-------- Document extract --------

Back in the Olden Days
Once upon a time, we had “web rings.” These were little bits of code people set up that would act as Previous and Next buttons, but instead of taking you to the next post or page in the blog, Next would take you to the next site in the ring. This is how we turned blogging “social.”
What Ever Happened To Webrings?
Once upon a time, we had “web rings.” These were little bits of code people set up that would act as Previous and Next buttons, but instead of taking you to the next post or page in the blog, Next would take you to the next site in the ring. This is how we turned blogging “social.”
And then there were “blogrolls.” I kept asking developers to make mine cinnamon with extra vanilla icing, but they just rolled their eyes and tried to explain that’s not what a “blogroll” meant.
Sometimes, it’s fun to play dumb. Till someone believes you are.
Rules, Rules — We Don’t Need No Steenkin’ Rules!
Sharon Hurley Hall wrote, of blogging in the "olden days," “We were excited about this new way of sharing our writing and we blogged regularly. There were no rules about how long posts should be or what should be included. There were no images, for the most part. It was just you, your words, and your fellow bloggers.”
Except that’s not how I remember it. Some of us were excited about this new frontier and its lack of rules, but others were excited to invent and pontificate at length about what the rules of blogging were, or ought to be. It was almost as if they had nothing else to write about, so they had to tell everyone else how not to write. I have criticized and satirized these early “listicles” to death, and I urge you to hold fast to the notion that there ought not to be any rules but good writing.

-------- Records shown --------

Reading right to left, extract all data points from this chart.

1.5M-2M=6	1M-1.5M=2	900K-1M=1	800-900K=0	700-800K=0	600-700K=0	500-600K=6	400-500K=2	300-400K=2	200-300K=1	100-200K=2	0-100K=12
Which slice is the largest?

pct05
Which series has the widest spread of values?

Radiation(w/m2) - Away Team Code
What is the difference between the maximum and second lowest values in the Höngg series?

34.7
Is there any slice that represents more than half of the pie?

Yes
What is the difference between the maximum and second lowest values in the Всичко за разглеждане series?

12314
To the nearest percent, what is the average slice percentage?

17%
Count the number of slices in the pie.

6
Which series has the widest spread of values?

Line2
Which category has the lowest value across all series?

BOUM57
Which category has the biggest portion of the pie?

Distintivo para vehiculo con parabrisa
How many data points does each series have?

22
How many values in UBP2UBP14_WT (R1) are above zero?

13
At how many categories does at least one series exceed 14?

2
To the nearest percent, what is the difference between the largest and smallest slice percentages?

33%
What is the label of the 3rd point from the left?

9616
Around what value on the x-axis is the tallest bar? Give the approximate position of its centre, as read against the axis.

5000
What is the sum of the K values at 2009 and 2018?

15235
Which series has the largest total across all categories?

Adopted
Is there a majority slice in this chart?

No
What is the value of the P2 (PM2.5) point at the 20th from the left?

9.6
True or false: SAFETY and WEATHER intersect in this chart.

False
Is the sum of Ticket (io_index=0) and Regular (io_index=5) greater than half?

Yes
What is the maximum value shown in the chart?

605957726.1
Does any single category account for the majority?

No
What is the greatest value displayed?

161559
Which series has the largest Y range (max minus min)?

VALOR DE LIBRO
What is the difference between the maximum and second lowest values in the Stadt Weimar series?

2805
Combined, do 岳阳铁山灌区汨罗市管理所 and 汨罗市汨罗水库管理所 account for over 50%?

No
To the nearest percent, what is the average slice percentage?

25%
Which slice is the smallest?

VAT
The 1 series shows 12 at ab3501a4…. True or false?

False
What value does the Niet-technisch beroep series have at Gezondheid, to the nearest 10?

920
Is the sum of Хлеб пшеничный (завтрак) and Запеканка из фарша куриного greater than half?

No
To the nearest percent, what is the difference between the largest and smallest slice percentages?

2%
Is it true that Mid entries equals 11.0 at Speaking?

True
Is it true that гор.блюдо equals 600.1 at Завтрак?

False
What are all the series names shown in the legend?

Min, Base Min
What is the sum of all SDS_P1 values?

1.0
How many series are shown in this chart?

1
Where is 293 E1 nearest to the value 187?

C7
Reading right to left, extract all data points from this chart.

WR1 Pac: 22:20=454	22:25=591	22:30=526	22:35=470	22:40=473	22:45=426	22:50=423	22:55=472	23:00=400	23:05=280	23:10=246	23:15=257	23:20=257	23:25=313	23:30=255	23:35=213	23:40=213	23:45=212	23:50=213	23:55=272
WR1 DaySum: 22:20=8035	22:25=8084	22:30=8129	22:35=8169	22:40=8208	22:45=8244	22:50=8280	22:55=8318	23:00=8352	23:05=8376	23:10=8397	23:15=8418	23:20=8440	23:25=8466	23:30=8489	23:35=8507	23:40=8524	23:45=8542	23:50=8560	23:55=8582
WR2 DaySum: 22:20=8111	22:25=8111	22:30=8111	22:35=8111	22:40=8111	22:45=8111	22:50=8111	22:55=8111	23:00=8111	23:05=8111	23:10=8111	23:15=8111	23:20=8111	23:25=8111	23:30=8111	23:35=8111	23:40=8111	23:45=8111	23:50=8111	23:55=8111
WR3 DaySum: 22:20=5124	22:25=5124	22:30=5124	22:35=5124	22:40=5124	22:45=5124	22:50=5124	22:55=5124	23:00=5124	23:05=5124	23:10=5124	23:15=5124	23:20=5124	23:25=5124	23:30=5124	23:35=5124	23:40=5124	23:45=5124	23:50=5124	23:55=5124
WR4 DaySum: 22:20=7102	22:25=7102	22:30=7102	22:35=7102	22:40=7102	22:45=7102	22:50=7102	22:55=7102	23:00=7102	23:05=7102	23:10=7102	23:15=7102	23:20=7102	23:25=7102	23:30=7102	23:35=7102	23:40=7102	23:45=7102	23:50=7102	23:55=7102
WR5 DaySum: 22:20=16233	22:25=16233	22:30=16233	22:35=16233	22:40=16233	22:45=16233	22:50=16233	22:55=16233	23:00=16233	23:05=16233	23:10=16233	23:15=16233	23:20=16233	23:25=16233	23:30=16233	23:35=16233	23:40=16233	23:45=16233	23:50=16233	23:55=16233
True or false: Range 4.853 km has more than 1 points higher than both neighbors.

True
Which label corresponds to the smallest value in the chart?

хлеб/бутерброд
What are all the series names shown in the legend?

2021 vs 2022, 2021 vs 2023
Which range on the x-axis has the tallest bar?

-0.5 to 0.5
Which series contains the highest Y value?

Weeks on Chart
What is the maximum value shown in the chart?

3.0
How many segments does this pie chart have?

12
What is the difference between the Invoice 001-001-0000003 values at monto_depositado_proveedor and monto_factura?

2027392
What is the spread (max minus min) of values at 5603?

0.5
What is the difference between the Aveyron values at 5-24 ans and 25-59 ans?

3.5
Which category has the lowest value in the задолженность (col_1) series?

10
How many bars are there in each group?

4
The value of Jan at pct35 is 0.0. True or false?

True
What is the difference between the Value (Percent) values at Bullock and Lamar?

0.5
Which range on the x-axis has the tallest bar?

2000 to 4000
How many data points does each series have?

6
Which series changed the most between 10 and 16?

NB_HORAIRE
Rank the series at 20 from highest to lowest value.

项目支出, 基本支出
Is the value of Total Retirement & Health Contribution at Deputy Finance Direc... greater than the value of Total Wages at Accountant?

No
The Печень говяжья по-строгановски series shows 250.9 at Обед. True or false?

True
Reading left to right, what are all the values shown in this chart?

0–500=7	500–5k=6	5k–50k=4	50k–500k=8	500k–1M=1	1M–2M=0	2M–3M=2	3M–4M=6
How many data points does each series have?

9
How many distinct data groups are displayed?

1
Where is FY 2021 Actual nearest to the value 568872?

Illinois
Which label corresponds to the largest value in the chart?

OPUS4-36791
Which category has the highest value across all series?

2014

--------

Could you write out the entire piece on early blogging above, word for word, leaving the rows aside?

Back in the Olden Days
Once upon a time, we had “web rings.” These were little bits of code people set up that would act as Previous and Next buttons, but instead of taking you to the next post or page in the blog, Next would take you to the next site in the ring. This is how we turned blogging “social.”
What Ever Happened To Webrings?
Once upon a time, we had “web rings.” These were little bits of code people set up that would act as Previous and Next buttons, but instead of taking you to the next post or page in the blog, Next would take you to the next site in the ring. This is how we turned blogging “social.”
And then there were “blogrolls.” I kept asking developers to make mine cinnamon with extra vanilla icing, but they just rolled their eyes and tried to explain that’s not what a “blogroll” meant.
Sometimes, it’s fun to play dumb. Till someone believes you are.
Rules, Rules — We Don’t Need No Steenkin’ Rules!
Sharon Hurley Hall wrote, of blogging in the "olden days," “We were excited about this new way of sharing our writing and we blogged regularly. There were no rules about how long posts should be or what should be included. There were no images, for the most part. It was just you, your words, and your fellow bloggers.”
Except that’s not how I remember it. Some of us were excited about this new frontier and its lack of rules, but others were excited to invent and pontificate at length about what the rules of blogging were, or ought to be. It was almost as if they had nothing else to write about, so they had to tell everyone else how not to write. I have criticized and satirized these early “listicles” to death, and I urge you to hold fast to the notion that there ought not to be any rules but good writing.